St. Mary on the Hill and all schools in the Catholic Diocese of Savannah are joining with the University of Notre Dame’s Alliance for Catholic Education to help standardize learning objectives.

The alliance’s Collaborative for Academic Excellence has helped several dioceses across the nation strengthen instruction in Catholic schools. Work began last summer with the Savannah diocese, which is celebrating National Catholic Schools Week through Saturday.

This year, the theme for Catholic Schools Week is Catholic Schools Raise the Standards. It coincides with a document published last year that studied the effectiveness of Catholic education and supported curriculum development consistent with national and Common Core State standards.

The alliance instructs school administrators and teachers to design the new curriculum by working on a school and city level but also sharing ideas and submitting feedback online between schools in different cities. With the Savannah diocese covering 90 south Georgia counties, school collaboration was limited unlike a public school district that can meet more regularly, said St. Mary Principal Joe McBride.

“There can be sharing and collaboration between a teacher in Savannah and a teacher down in Columbus,” McBride said. “You have so many teachers and you can create a pool of resources that we had but we didn’t take advantage of before.”

Also, the diocese can review examples of best practices from other dioceses that joined with the alliance, McBride said. The alliance offers research and expertise that supplements the limited resources at some Catholic schools.

The curriculum redesign urges teacher participation rather than a committee making all the decisions for teacher instruction in the classroom. The alliance’s method should result in improved teacher investment in student achievement, said St. Mary Vice Principal Mary Beth Mitchell.
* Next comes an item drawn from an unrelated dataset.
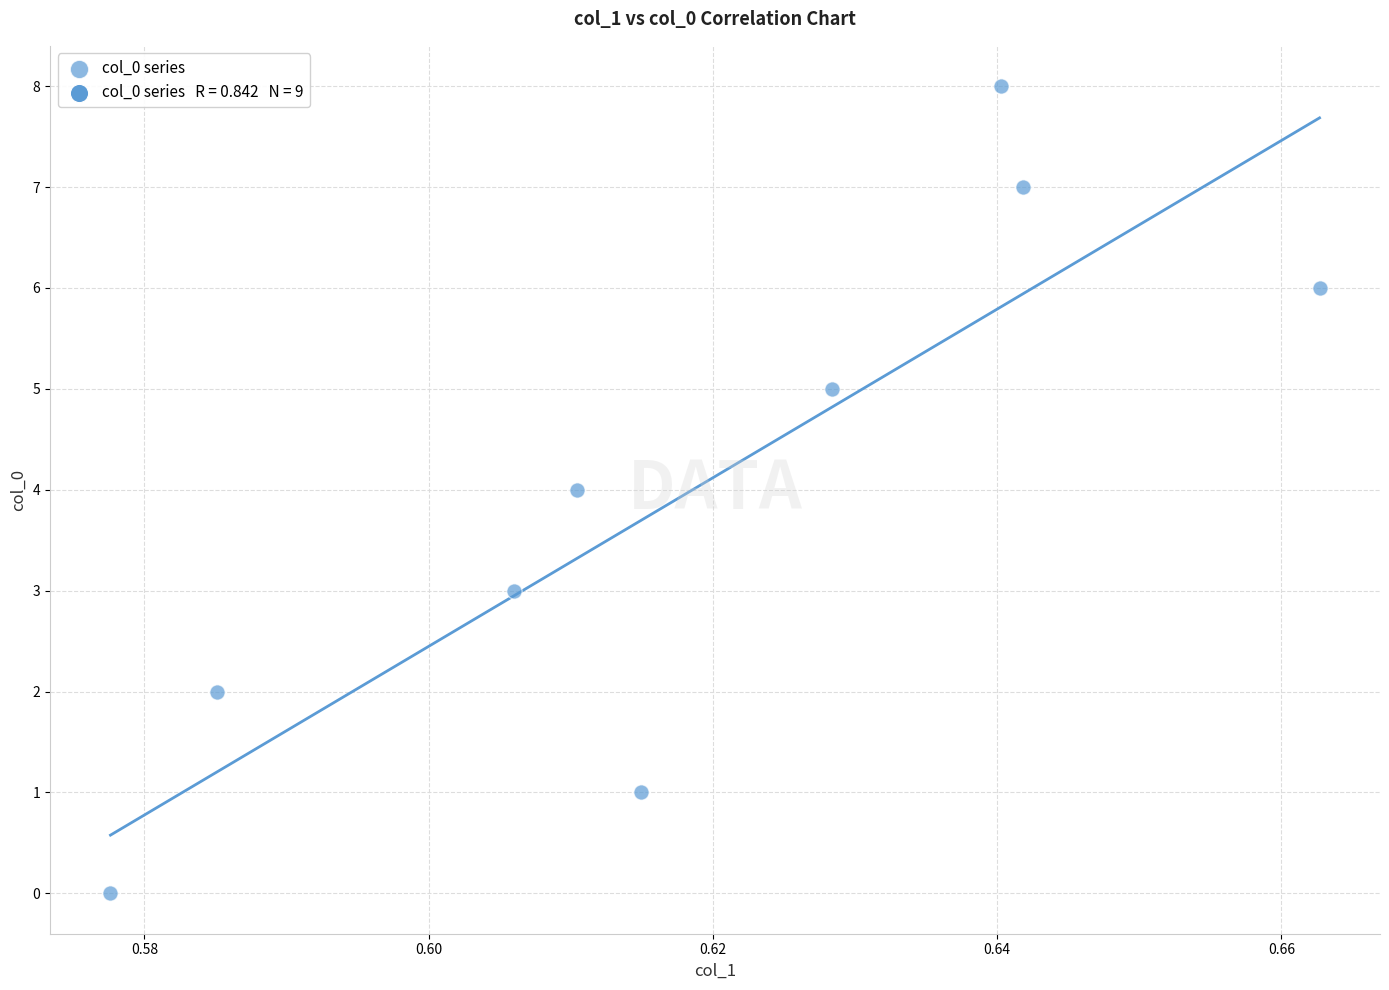

What is the average Y value?

4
“Before, (a teacher) would get handed a binder, and here is the curriculum, teach it,” Mitchell said. “It’s a little bit harder to be invested in that than when you have been involved in the process of creating it.”

The curriculum rewrite starts with identifying achievement goals, then developing key concepts and topic areas.

After one year of redesign for each school subject, alliance leaders and diocesan teachers and administrators continue to tweak the curriculum during the first year of implementing the new lesson plans.

“From the very beginning to the very end, it’s teacher- and student-focused,” McBride said.